I knew when I hit ‘post’ some time before midnight that I needed to find a new way to try to manage the sheer enormity of my grief. I had shared a number of posts on my own Facebook page since my wife had died – details of her funeral; a copy of her eulogy; messages of thanks to those who came to the service, contributed to the flowers and sent their condolences; pictures of our son etc. – but for some reason I felt like it was time to stop. I launched the blog six days later.

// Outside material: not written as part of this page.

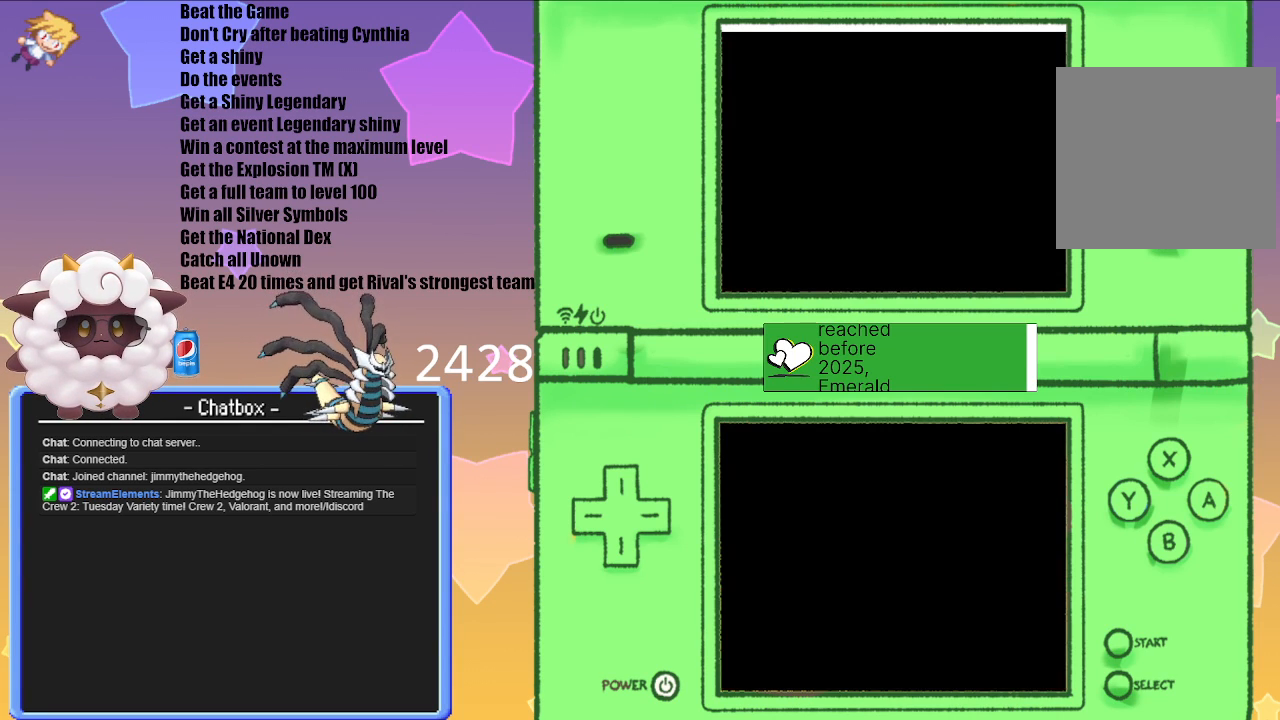
{"buttons": [], "left_stick": "center", "right_stick": "center", "events": [[100, "A", "up"]]}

This New Year’s Eve I don’t feel the same depth of grief that kept me awake and completely consumed me last year. Instead I find myself wondering how I feel. Unravelling the many emotions I feel simultaneously is something I have to do a lot these days, and it’s hard. Life was much easier when I just felt one thing at a time: happy or sad, serious or playful, tired or energetic, sober or drunk. Over the last thirteen months, however, my feelings have been constantly and entirely conflicted. Predominantly devastated and partially happy is probably the most concise way of summing up how I’ve felt since my life as a widower began just over a year ago. The devastation, I’m quite sure, needs no explaining; the happiness, on the other hand, might.
These days the happiness I feel comes when my son makes me smile, it comes when I see him smile too. It comes when I notice that he’s making progress. And it comes in the moments when I believe, however briefly, that he’ll have a happy life ahead. A year ago any such glimmers of this sort of happiness only served to increase my devastation. I suppose I felt bad about ever feeling good. And it’s that sort of conflict that often leaves me having to think about how I feel.

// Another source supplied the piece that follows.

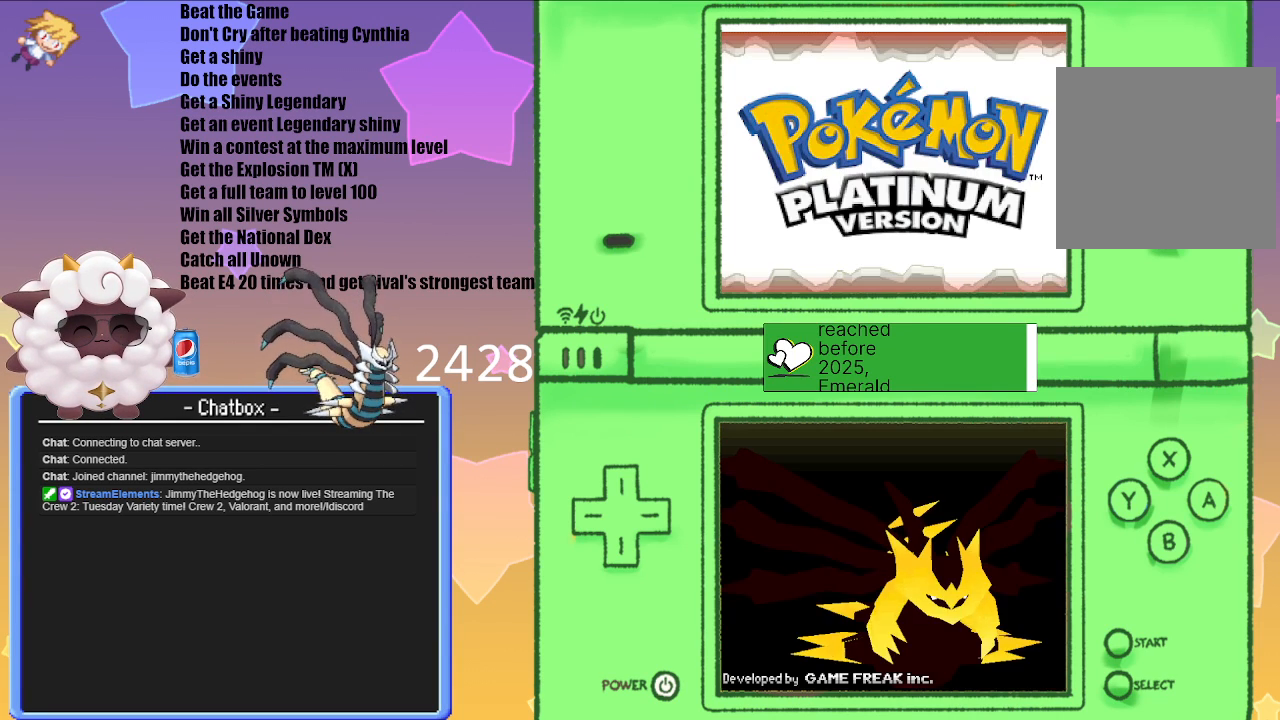
{"buttons": [], "left_stick": "center", "right_stick": "center", "events": []}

Looking at the Facebook message I posted this time last year, I find it incredible that I was able to sum up an entire twelve months in just two hundred and eighty words. Perhaps that’s because my happy life was measured in events and milestones rather than the deeply felt emotions that have engulfed me since my life became sad. Perhaps it’s also because I was still in shock when I wrote those words.
In contrast it has taken me a hundred and five thousand words to articulate the grief I’ve felt over the course of the last year, which I’ve captured in a book that I’ve written during that time. Maybe the urge I’ve felt to so dramatically increase this year’s word count has been a symptom of the shock I suffered gradually wearing off. Maybe shock can make a person’s language more clipped and somehow rather positive. Maybe it’s more natural to be concise when writing about happiness than it is about devastation. And maybe it’s the fact that I’ve felt so many conflicting emotions collide – in a way that I would never have believed possible – that I’ve thought it worthwhile to continue to share my family’s story in the hope that it can touch the lives of others.
Whatever the case, I end 2013 feeling sad that the year I have observed, contemplated, examined, scrutinised and documented more than any other of my life has also been the most painful. Reflecting on the past twelve months, however, also makes me realise that, through the pain, I’ve done absolutely everything I can to preserve my wife’s memory for my son. Hopefully one day I can feel something like satisfied about that, but for now that’s too great an expectation.
As I look towards 2014, I’m grateful that I’m now able to see that tomorrow is just another day like any other. I’m putting myself under none of the extra pressures that often come with a new year. After all, why make things harder than they already are just because there’s a new calendar hanging on the wall?
Today I realise that I’m already doing everything I feel I physically can to carry on with life as I now know it. The only other thing I can do tomorrow is to continue to hope for happier and more optimistic times ahead. And I’ll do that for all of us.